Research into retrieval practice has shown that the act of recalling information strengthens memory far more than passive review (Karpicke and Blunt, 2011). This is the basis of the “testing effect”, not as a method of assessment, but as a strategy for embedding learning. Well-designed clusters build in repeated opportunities to retrieve information in varied contexts, which increases the likelihood that employees will remember and apply it later.
Designing Learning Clusters in Practice
If chunking is about size, clustering is about structure. Here are a few principles to guide the design of learning clusters that actually support performance:
1. Think in connections, not modules
Instead of building isolated lessons, design around networks of ideas. Ask: How does this concept link to others? What prerequisite knowledge is needed? What comes next? Encourage learners to revisit and relate information, not just consume it sequentially.
2. Space exposure deliberately
Spaced repetition is one of the most robust findings in cognitive psychology (Cepeda et al., 2006). We retain more when we revisit content over time rather than cramming it into a single sitting. Clusters should plan for spaced reminders, short recaps, or mini-assessments days or even weeks after initial exposure.
3. Use interleaving to build fluency
Rather than blocking similar problems together (which can produce false confidence), interleave them. This forces employees to choose strategies more deliberately, increasing long-term retention and flexible application (Rohrer et al., 2014). For example, instead of practising only one type of customer scenario at a time, mix them up to encourage deeper understanding.

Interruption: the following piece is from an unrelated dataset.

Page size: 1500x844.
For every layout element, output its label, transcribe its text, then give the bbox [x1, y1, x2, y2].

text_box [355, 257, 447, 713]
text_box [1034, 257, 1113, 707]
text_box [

4. Incorporate varied media and tasks
Clusters should include a mix of modalities and formats. This supports dual coding, combining verbal and visual inputs, which enhances memory and transfer (Paivio, 1986). Pair short written guides with illustrative videos, reflection questions, or scenario-based conversations. Each reinforces the others, rather than acting in isolation.

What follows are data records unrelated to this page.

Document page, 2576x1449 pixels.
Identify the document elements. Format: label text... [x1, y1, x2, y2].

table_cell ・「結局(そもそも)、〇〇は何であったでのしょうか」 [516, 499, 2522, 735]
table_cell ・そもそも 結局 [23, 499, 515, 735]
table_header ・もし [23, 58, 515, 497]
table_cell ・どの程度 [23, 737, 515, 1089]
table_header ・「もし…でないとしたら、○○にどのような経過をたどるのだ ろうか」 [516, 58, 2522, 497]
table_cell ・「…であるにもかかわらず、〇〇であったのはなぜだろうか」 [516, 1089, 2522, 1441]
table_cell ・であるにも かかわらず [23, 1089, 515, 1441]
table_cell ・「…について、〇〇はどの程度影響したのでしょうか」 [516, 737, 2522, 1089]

5. Design with application in mind
Every cluster should lead back to a performance objective. It is not enough to recall the content; the employee must be able to do something with it. Clusters should end with tasks that simulate or scaffold real work, not just knowledge checks.
Clusters Support Agility
Learning clusters also align well with agile learning development. They are modular and connected; they can be deployed, adapted, and iterated quickly. They’re ideal for environments where roles are evolving, skills are shifting, and L&D teams need to respond without rebuilding everything from scratch.
In this sense, clustering supports not just better learning but better delivery models. The structure encourages experimentation, feedback, and evolution, exactly what most organisations need right now.
To be clear, chunking remains a solid, foundational consideration. It makes content approachable. But if we want to build learning that changes what people do, not just what they see, we need to move beyond the chunk and into the cluster.
Learning clusters allow us to work with the grain of human memory, not against it. They help learners connect ideas, build fluency, and retrieve information when it counts. They move us from a model of knowledge transmission to one of capability building.
References
Cepeda, N.J., Pashler, H., Vul, E., Wixted, J.T. and Rohrer, D. (2006). ‘Distributed Practice in Verbal Recall Tasks: A Review and Quantitative Synthesis’, Psychological Bulletin, 132(3), pp. 354–380.
Karpicke, J.D. and Blunt, J.R. (2011). ‘Retrieval Practice Produces More Learning than Elaborative Studying with Concept Mapping’, Science, 331(6018), pp. 772–775.
Paivio, A. (1986). Mental Representations: A Dual Coding Approach. Oxford: Oxford University Press.
Rohrer, D., Dedrick, R.F. and Stershic, S. (2014). ‘Interleaved Practice Improves Mathematics Learning’, Journal of Educational Psychology, 107(3), pp. 900–908.
Sweller, J. (1988). ‘Cognitive Load During Problem Solving: Effects on Learning’, Cognitive Science, 12(2), pp. 257–285.